SHORT EXERCISE
Rewrite the stretch from the line that contains "order: Gruiformes" through the end of the entries, replacing "phylum" with "division" and leaving everything else unchanged.

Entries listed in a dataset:
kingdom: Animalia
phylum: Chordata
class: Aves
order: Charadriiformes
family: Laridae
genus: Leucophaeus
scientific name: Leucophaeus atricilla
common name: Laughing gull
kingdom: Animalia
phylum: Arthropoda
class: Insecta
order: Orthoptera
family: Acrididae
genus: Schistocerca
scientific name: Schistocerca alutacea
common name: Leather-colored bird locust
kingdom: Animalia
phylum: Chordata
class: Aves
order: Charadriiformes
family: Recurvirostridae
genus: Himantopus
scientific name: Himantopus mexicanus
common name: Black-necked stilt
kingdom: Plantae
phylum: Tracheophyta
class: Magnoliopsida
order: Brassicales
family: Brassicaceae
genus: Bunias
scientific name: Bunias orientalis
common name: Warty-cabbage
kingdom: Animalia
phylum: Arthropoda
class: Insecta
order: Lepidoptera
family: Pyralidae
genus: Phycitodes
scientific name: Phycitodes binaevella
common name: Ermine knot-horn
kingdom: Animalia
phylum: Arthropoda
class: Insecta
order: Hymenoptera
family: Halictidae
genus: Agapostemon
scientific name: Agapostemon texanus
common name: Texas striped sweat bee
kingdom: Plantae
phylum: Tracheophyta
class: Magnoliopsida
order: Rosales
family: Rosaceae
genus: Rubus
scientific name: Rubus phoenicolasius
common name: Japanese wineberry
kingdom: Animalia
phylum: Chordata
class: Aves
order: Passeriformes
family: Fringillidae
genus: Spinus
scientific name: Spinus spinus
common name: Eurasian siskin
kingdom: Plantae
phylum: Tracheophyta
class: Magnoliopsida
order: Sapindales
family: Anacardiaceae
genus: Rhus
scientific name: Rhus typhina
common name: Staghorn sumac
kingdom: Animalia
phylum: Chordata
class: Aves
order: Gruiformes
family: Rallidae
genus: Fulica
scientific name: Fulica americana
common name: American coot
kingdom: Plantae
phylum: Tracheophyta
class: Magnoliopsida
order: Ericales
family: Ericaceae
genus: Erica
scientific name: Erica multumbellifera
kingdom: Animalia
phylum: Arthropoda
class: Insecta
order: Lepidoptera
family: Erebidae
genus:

OUTPUT FOR THIS TASK
order: Gruiformes
family: Rallidae
genus: Fulica
scientific name: Fulica americana
common name: American coot
kingdom: Plantae
division: Tracheophyta
class: Magnoliopsida
order: Ericales
family: Ericaceae
genus: Erica
scientific name: Erica multumbellifera
kingdom: Animalia
division: Arthropoda
class: Insecta
order: Lepidoptera
family: Erebidae
genus:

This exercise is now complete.